++++ Text under study

Five ETFs Most Investors Don’t Understand

by on May 11, 2009 | Updated May 14, 2009 | ETFs Mentioned:

The majority of ETFs on the market follow the traditional ETF model – tracking an underlying equity or bond index. But as the benefits of the ETF structure become more widely accepted, inflows from increasingly sophisticated  have created a demand for increasingly complex funds. Here are five of the more complex ETFs available to investors today, along with explanations of their objectives and strategies.

  1. PowerShares S&P 500 BuyWrite Portfolio (PBP):  This ETF is based on the CBOE S&P 500 BuyWrite Index, which measures the rate of return of an S&P 500 covered call strategy. This strategy consists of holding a portfolio indexed to the S&P 500, and selling a series of call options, each with an exercise price at or above the current level of the S&P 500. Selling options hedges downside risk if the market falls (since the ETF receives premiums from options that are out-of-the-money), but limits upside returns if the market rise (since the ETF options sold by the ETF are in the money).

++++++++

Description of the task:
Answer these questions about the text on complex ETFs:
(a) On what date was it updated?
(b) What do most ETFs on the market track?
(c) What index is the PowerShares S&P 500 BuyWrite Portfolio (PBP) based on?
You won't need the lines that come after the text.

++++ Supplied information

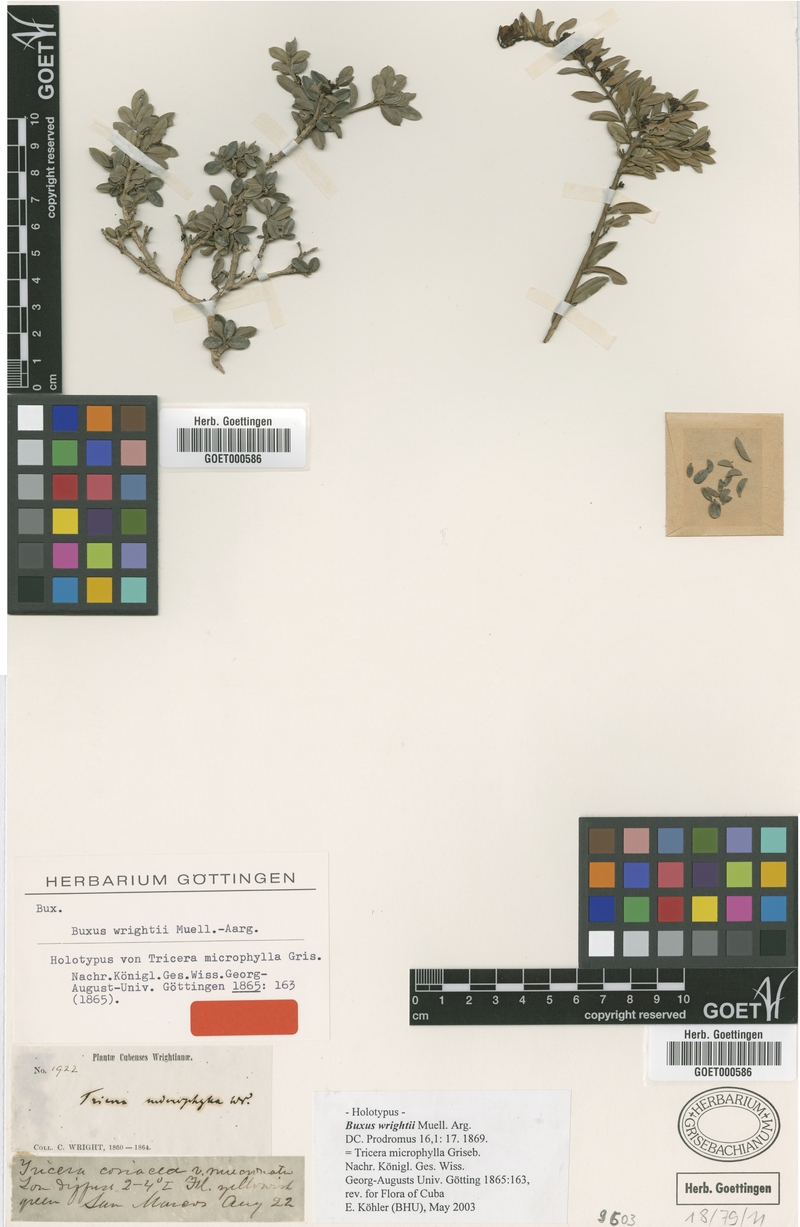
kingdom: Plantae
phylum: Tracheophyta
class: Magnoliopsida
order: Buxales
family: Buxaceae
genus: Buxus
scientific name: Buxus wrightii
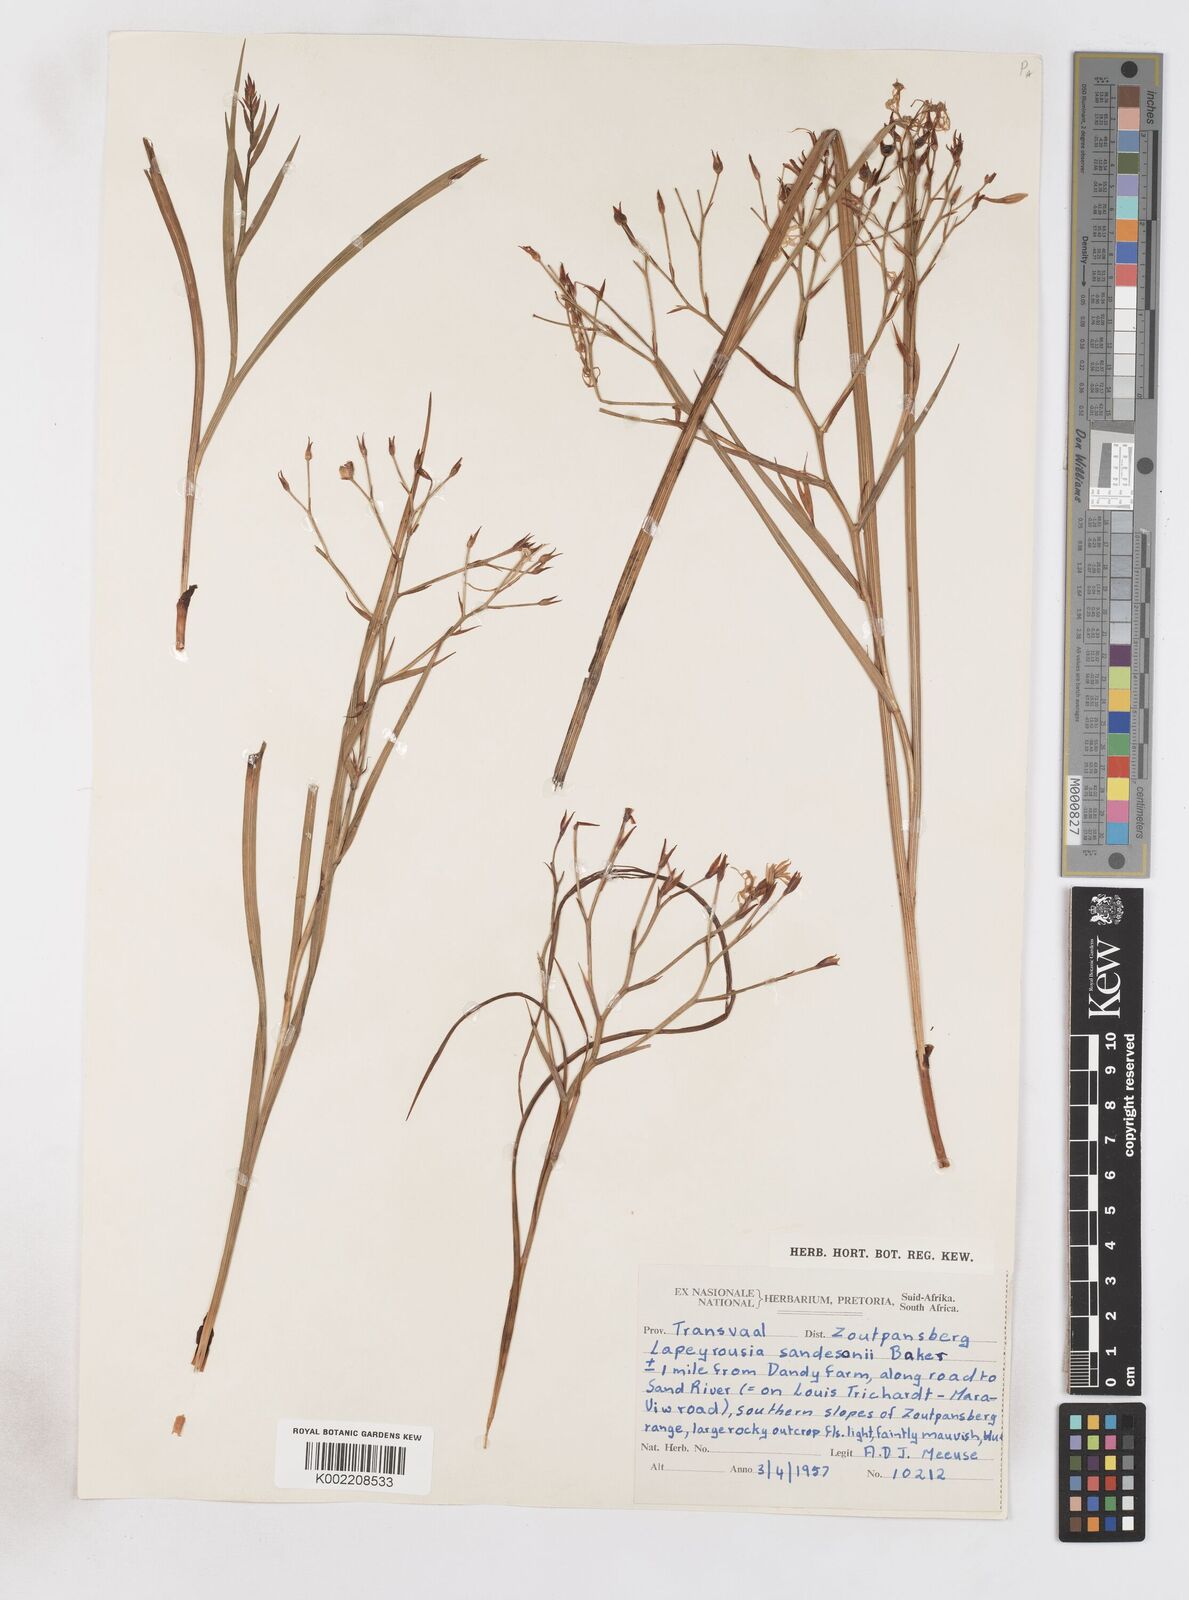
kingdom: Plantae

++++++++

Answer space:
(a) May 14, 2009
(b) An underlying equity or bond index
(c) The CBOE S&P 500 BuyWrite Index